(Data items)
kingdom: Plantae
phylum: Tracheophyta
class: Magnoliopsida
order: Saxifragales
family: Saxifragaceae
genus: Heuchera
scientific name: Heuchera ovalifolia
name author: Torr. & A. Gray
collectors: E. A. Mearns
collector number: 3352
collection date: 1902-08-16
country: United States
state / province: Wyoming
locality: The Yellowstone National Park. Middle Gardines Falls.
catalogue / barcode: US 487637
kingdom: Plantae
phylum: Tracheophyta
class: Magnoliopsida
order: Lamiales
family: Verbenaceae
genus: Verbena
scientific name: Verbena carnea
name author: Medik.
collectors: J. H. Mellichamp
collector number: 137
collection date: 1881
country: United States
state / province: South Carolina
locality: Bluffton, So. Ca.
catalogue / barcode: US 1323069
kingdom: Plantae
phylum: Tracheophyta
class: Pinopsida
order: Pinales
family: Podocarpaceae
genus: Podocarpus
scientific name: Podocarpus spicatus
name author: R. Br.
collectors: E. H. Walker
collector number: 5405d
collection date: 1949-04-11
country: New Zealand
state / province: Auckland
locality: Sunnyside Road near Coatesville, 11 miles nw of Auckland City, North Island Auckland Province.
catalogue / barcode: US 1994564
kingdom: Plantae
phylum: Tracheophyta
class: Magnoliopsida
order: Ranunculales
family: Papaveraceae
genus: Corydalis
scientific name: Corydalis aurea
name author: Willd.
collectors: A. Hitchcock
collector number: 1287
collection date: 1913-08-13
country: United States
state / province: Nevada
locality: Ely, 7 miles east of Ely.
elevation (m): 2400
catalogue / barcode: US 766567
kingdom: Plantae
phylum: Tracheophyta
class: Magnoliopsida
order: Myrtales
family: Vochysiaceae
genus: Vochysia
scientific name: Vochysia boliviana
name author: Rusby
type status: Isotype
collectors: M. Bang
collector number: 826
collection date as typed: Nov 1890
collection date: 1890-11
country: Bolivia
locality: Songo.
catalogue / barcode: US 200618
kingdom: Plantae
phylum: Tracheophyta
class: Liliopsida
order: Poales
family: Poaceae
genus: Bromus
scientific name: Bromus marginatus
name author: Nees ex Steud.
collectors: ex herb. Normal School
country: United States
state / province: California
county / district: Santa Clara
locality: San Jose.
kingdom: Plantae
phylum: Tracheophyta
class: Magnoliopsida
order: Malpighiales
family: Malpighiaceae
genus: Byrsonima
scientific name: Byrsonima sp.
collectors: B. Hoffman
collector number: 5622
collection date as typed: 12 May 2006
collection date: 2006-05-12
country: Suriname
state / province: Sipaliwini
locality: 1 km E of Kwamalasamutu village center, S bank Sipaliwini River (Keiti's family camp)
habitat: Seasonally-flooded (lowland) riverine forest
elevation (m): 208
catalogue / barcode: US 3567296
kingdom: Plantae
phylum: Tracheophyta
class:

## Written task
Retype every item above line for line, keeping each field name and each value unchanged.

## Correct response
kingdom: Plantae
phylum: Tracheophyta
class: Magnoliopsida
order: Saxifragales
family: Saxifragaceae
genus: Heuchera
scientific name: Heuchera ovalifolia
name author: Torr. & A. Gray
collectors: E. A. Mearns
collector number: 3352
collection date: 1902-08-16
country: United States
state / province: Wyoming
locality: The Yellowstone National Park. Middle Gardines Falls.
catalogue / barcode: US 487637
kingdom: Plantae
phylum: Tracheophyta
class: Magnoliopsida
order: Lamiales
family: Verbenaceae
genus: Verbena
scientific name: Verbena carnea
name author: Medik.
collectors: J. H. Mellichamp
collector number: 137
collection date: 1881
country: United States
state / province: South Carolina
locality: Bluffton, So. Ca.
catalogue / barcode: US 1323069
kingdom: Plantae
phylum: Tracheophyta
class: Pinopsida
order: Pinales
family: Podocarpaceae
genus: Podocarpus
scientific name: Podocarpus spicatus
name author: R. Br.
collectors: E. H. Walker
collector number: 5405d
collection date: 1949-04-11
country: New Zealand
state / province: Auckland
locality: Sunnyside Road near Coatesville, 11 miles nw of Auckland City, North Island Auckland Province.
catalogue / barcode: US 1994564
kingdom: Plantae
phylum: Tracheophyta
class: Magnoliopsida
order: Ranunculales
family: Papaveraceae
genus: Corydalis
scientific name: Corydalis aurea
name author: Willd.
collectors: A. Hitchcock
collector number: 1287
collection date: 1913-08-13
country: United States
state / province: Nevada
locality: Ely, 7 miles east of Ely.
elevation (m): 2400
catalogue / barcode: US 766567
kingdom: Plantae
phylum: Tracheophyta
class: Magnoliopsida
order: Myrtales
family: Vochysiaceae
genus: Vochysia
scientific name: Vochysia boliviana
name author: Rusby
type status: Isotype
collectors: M. Bang
collector number: 826
collection date as typed: Nov 1890
collection date: 1890-11
country: Bolivia
locality: Songo.
catalogue / barcode: US 200618
kingdom: Plantae
phylum: Tracheophyta
class: Liliopsida
order: Poales
family: Poaceae
genus: Bromus
scientific name: Bromus marginatus
name author: Nees ex Steud.
collectors: ex herb. Normal School
country: United States
state / province: California
county / district: Santa Clara
locality: San Jose.
kingdom: Plantae
phylum: Tracheophyta
class: Magnoliopsida
order: Malpighiales
family: Malpighiaceae
genus: Byrsonima
scientific name: Byrsonima sp.
collectors: B. Hoffman
collector number: 5622
collection date as typed: 12 May 2006
collection date: 2006-05-12
country: Suriname
state / province: Sipaliwini
locality: 1 km E of Kwamalasamutu village center, S bank Sipaliwini River (Keiti's family camp)
habitat: Seasonally-flooded (lowland) riverine forest
elevation (m): 208
catalogue / barcode: US 3567296
kingdom: Plantae
phylum: Tracheophyta
class:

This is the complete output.